La bataille de la Lys (9 avril 1918) représente dans la mémoire collective un combat oublié, ayant jusque-là peu retenu l’attention des historiens. Placée dans un angle mort de l’historiographie française, cette bataille de la Lys constitue un véritable lieu de mémoire de la conscience collective portugaise.
Oublier tous ces soldats portugais, morts pour la liberté de la France et de son peuple, c’est effacer une partie de l’histoire du Portugal, mais surtout, celle de la France. L’année 2018 sera celle du centenaire de cette bataille qui marquera l’histoire du Portugal du XXe siècle.
Voilà un ouvrage que l’on est donc ravis de trouver tant l’histoire des soldats portugais dans la Grande Guerre est si peu relatée ! Merci à l’auteur, Manuel Do Nascimento, de combler ce vide.
C’est un ouvrage très facile à lire, très clair et épuré qui permet d’avoir une lecture fluide pour bien comprendre l’arrivée des soldats portugais dans cette guerre, deux ans après son commencement. Le contexte est posé dès le début du livre.
Le livre est enrichi de cartes, de tableaux de statistiques… Mais aussi des photographies de ces soldats (principalement), qui sont morts au combat et dont la reconnaissance est malheureusement quasi nulle dans ce pays où ils se sont sacrifiés alors que ce n’était pas le leur.
Un livre qui a le mérite d’exister, il faut le souligner, malgré les quelques coquilles que l’on trouve ponctuellement dans le livre. A la page 22 : « Le Portugal propose la tenue d’une conférence diplomatique […] entre le 15 novembre 1884 et le 26 février 1855 », bien évidemment, il s’agit du 26 février 1885. Autre exemple : à la page 37 il est écrit sur la photographie « Démostration de tir » au lieu de « démonstration »… Ceci est dommage car cela donne un aspect négligé au travail effectué et remet quelque peu en cause sa qualité. Mais, et je le répète, ce n’enlève en rien le sérieux avec lequel a été fait le reste de l’ouvrage !
Si les photographies sont de bonnes qualités, en revanche, des cartes sont pixelisées. Cela ne change pas la compréhension des documents car l’auteur ajoute une légende en reprenant les mots quelques fois peu lisibles pour les rendre plus clairs.

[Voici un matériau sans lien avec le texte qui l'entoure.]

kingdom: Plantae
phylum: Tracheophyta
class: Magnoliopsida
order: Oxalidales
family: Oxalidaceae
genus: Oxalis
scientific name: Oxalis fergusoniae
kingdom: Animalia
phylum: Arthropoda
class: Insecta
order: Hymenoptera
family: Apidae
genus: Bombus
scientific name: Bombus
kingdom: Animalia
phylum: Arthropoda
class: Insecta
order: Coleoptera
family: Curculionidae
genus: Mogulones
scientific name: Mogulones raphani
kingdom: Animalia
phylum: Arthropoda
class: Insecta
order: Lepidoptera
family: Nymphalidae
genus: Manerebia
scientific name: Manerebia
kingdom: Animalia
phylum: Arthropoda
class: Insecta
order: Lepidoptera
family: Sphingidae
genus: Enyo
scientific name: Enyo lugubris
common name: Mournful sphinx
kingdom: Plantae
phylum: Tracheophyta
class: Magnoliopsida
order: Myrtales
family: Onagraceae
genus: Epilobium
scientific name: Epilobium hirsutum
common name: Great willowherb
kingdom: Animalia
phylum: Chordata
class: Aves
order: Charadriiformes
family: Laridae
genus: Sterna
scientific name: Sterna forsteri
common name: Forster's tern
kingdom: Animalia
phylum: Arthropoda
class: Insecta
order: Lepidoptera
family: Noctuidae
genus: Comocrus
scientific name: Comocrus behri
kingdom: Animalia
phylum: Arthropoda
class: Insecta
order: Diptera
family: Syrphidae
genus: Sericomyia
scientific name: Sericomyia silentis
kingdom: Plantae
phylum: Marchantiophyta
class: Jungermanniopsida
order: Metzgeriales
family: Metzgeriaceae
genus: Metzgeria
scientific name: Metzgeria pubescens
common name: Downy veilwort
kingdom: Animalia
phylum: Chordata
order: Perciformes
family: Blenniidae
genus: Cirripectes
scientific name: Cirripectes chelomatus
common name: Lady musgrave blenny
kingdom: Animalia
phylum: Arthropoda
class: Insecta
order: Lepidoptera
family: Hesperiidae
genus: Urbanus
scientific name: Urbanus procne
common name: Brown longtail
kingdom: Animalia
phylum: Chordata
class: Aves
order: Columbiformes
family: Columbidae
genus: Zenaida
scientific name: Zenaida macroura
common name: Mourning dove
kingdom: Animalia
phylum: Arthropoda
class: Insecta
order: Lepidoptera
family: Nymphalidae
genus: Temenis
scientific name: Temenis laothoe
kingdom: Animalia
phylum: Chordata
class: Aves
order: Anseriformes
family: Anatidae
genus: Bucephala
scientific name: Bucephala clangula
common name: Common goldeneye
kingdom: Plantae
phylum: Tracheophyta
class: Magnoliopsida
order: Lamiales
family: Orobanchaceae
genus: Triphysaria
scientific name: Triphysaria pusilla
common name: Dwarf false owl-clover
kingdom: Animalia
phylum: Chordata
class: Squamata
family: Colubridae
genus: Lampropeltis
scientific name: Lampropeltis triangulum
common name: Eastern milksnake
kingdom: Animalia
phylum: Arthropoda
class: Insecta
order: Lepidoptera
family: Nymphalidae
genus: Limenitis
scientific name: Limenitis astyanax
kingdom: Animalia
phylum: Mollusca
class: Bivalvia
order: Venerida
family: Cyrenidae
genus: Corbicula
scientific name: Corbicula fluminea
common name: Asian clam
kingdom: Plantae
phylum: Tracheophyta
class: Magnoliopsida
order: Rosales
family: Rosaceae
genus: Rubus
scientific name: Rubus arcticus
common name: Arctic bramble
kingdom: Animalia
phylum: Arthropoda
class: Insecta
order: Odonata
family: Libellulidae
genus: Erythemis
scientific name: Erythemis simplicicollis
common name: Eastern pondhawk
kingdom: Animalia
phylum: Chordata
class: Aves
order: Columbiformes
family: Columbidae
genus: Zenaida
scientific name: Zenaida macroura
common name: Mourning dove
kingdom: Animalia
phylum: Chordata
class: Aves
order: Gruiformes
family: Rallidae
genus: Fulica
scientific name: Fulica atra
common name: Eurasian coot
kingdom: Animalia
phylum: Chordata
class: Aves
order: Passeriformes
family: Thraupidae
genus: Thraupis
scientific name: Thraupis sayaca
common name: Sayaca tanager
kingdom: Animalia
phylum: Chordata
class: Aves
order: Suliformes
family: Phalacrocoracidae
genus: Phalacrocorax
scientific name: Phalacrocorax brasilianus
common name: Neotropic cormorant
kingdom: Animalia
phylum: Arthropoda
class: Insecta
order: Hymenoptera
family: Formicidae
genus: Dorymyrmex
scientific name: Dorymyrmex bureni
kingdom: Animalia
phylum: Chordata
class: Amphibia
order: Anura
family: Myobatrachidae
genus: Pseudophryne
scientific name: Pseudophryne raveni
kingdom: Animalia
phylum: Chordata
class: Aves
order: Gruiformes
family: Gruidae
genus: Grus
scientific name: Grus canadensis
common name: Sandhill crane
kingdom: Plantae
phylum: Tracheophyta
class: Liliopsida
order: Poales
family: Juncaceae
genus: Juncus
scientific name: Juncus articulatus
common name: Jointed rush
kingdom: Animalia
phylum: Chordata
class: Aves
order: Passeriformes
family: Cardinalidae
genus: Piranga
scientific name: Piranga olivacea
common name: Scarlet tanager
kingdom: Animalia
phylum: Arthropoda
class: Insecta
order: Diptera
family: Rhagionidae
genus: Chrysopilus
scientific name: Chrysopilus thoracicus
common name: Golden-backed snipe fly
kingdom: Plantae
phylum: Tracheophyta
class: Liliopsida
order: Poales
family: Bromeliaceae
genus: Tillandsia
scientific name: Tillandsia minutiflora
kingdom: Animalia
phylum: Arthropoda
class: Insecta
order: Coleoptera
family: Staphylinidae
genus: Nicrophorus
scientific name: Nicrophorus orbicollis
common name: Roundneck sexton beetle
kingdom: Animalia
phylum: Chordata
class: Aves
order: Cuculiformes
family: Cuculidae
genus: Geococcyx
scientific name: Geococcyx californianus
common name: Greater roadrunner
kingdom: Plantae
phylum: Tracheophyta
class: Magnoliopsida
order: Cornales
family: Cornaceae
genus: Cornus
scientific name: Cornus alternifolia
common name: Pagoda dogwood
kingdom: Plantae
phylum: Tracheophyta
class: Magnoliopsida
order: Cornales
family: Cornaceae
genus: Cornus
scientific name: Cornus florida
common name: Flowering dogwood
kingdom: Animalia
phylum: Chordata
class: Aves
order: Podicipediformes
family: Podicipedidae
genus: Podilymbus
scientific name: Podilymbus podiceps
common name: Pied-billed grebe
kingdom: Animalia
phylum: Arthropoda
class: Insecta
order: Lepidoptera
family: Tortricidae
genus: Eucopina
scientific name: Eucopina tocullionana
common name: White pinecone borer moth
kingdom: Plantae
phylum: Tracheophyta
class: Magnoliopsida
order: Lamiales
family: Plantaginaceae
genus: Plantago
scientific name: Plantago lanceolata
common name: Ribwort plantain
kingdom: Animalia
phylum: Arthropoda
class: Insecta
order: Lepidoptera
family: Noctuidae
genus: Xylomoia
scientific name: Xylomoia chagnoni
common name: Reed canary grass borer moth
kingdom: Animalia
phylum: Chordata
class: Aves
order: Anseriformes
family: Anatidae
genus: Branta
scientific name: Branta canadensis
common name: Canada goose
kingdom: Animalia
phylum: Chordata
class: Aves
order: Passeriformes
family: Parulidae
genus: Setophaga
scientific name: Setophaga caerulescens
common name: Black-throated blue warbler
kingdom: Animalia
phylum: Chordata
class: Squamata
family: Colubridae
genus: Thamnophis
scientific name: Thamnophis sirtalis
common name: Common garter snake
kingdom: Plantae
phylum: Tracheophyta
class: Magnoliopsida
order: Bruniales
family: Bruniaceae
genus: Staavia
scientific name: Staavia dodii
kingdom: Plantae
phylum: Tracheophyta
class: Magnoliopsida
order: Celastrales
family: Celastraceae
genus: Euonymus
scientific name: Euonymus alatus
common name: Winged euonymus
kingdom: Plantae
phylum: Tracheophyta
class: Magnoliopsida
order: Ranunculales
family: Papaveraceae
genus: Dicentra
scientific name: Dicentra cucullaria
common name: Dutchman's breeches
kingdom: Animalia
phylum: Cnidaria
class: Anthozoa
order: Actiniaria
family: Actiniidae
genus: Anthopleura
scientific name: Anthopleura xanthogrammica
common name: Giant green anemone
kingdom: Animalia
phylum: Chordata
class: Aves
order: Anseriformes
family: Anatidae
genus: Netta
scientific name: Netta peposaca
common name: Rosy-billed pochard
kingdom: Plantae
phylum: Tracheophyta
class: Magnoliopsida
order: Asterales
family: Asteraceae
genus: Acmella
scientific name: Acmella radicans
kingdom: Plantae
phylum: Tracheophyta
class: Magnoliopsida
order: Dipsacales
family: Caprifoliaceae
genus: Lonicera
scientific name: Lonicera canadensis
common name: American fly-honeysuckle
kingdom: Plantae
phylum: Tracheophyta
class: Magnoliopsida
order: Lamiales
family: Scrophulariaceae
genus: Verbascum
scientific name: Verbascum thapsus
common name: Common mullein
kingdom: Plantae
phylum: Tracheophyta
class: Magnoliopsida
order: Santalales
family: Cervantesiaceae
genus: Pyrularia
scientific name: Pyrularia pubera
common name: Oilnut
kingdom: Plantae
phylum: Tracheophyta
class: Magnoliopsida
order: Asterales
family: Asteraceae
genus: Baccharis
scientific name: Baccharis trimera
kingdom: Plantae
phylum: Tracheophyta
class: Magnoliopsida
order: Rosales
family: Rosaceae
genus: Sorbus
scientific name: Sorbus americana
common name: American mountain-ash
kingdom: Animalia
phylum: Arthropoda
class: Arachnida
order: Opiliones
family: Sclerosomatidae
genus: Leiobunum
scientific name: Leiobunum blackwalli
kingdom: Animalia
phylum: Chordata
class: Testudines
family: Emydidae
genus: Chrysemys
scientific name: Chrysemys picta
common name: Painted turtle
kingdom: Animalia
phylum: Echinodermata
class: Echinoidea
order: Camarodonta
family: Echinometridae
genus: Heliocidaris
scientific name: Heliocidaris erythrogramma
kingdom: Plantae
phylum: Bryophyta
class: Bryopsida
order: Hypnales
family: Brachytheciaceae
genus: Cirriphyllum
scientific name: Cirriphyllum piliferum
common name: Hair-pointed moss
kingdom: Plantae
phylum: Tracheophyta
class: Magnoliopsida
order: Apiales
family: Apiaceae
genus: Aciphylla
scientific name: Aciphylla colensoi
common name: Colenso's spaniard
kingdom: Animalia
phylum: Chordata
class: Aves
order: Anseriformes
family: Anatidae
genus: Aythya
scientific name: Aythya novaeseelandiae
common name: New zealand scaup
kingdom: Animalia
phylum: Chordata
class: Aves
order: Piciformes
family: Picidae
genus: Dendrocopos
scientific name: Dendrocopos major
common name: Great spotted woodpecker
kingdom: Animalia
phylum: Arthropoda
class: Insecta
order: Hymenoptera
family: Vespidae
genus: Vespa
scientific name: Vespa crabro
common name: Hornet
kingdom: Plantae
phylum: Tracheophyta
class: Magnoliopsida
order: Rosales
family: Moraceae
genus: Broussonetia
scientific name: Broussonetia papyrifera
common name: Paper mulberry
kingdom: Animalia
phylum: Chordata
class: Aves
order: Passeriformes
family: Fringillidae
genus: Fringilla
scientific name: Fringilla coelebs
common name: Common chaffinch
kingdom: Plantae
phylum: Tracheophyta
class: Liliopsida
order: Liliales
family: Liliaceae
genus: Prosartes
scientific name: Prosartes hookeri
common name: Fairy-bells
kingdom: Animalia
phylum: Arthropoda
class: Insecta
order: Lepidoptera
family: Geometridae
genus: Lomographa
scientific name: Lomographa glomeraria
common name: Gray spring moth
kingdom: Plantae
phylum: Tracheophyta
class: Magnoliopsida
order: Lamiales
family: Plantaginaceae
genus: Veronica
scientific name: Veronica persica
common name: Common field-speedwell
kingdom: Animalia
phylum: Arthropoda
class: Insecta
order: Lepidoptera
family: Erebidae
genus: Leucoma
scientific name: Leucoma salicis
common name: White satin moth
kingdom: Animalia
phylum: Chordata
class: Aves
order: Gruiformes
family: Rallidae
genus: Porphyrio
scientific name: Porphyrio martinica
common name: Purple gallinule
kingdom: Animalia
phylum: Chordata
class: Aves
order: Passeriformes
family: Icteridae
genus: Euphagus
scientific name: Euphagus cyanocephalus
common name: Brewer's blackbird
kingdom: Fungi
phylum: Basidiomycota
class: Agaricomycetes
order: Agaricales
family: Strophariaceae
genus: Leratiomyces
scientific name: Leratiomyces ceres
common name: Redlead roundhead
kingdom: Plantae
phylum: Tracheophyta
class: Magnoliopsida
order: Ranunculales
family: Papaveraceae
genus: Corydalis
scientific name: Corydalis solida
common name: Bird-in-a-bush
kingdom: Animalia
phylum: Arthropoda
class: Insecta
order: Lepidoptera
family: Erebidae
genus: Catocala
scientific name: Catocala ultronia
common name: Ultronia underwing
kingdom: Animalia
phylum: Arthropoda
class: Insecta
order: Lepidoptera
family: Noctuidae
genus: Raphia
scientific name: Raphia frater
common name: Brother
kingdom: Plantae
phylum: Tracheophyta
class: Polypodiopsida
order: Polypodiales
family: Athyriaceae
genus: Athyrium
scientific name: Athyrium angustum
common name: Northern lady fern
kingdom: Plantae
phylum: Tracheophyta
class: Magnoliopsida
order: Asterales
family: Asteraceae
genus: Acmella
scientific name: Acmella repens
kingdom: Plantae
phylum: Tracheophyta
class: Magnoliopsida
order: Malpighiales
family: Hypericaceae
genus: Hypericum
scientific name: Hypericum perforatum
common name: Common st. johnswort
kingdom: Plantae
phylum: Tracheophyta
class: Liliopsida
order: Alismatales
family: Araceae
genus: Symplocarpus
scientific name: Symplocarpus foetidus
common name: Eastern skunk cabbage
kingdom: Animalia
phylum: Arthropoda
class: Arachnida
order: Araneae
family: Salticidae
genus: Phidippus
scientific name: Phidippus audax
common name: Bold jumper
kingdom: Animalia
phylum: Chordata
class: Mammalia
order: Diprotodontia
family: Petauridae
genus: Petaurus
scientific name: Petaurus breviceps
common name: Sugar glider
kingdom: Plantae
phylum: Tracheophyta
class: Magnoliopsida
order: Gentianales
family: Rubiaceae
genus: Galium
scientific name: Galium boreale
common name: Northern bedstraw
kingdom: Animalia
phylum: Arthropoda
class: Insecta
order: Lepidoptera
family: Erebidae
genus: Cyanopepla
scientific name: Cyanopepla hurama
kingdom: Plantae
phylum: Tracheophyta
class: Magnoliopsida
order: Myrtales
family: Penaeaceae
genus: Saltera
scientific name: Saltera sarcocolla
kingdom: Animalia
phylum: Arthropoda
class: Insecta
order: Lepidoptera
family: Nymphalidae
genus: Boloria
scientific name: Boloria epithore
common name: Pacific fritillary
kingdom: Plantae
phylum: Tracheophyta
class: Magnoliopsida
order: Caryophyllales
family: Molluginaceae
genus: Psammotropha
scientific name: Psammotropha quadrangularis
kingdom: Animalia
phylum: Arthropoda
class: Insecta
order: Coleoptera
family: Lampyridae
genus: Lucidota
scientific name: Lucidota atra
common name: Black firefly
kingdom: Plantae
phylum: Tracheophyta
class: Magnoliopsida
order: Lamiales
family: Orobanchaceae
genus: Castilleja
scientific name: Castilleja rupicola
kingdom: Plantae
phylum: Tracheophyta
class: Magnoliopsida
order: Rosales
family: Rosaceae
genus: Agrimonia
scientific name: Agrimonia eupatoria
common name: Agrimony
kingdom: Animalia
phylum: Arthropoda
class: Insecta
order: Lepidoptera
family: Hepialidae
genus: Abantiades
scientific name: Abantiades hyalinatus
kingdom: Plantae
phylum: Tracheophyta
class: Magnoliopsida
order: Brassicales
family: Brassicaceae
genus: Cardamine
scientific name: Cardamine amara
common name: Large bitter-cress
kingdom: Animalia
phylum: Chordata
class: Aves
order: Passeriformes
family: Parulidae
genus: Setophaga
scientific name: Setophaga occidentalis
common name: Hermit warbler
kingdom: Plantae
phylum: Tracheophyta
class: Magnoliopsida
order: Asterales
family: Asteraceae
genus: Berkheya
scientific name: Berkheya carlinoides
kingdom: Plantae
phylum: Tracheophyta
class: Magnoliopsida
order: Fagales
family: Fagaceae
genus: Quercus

Le cœur du livre n’est pas la bataille mais elle en est l’événement principal. En effet, l’auteur a jugé bon (et c’est appréciable) de rappeler le contexte de l’entrée en guerre du Portugal soumise à la volonté de l’Angleterre. Tout comme l’arrivée des soldats : bien qu’étant volontaires, l’Angleterre refuse au cours de la guerre de transporter les soldats de Lisbonne à Brest pour renforcer les effectifs du front. Nous voyons en cela le mépris qu’avaient les Alliés envers ce « pauvre pays ». Les soldats ont eu peu de répit en raison d’un non-remplacement dans les tranchées ; il n’y avait pas de roulement régulier entre les bataillons. Lors de la bataille, les soldats ont souhaité tenir le territoire jusqu’à la dernière balle et ne pas prendre la fuite comme un général anglais l’avait suggéré. Il y a eu de nombreux morts mais aussi de nombreux prisonniers parmi les effectifs.
Après le sacrifice des portugais pour la liberté de la France : aucune reconnaissance officielle. Et, il faut le souligner, le refus de l’entrée du Portugal dans la Société Des Nations à la sortie de la guerre alors que les pays neutres tels que l’Espagne ont eu leur place. Une injustice donc.
La reconnaissance pour les soldats portugais était manifestée par la population française dès leur arrivée à Brest. Aussi, tout au long de la guerre avec leur soutien en matière de logement ou de nourriture (que fournissait difficilement l’Angleterre qui gérait les effectifs portugais). De nombreux témoignages sont mis à la fin du livre, c’était une très bonne idée de la part de l’auteur.
Certains soldats, à la fin de la guerre, ont souhaité repartir au pays mais ce fut difficile. Ils ont attendu presque un an pour retrouver leur pays natal. D’autres ont choisi de rester vivre en France, auprès de leur petite française rencontrée durant la guerre. Leurs descendants veulent honorer leur mémoire de courageux combattants afin de ne pas les faire tomber dans l’oubli.
Pour les professeurs d’Histoire-Géographie : les combattants portugais sont évincés des manuels scolaires, il serait intéressant de proposer des études sur ces soldats qui ont aussi combattu pour un pays qui n’était pas le leur ; pour justement ne pas les faire tomber dans l’oubli.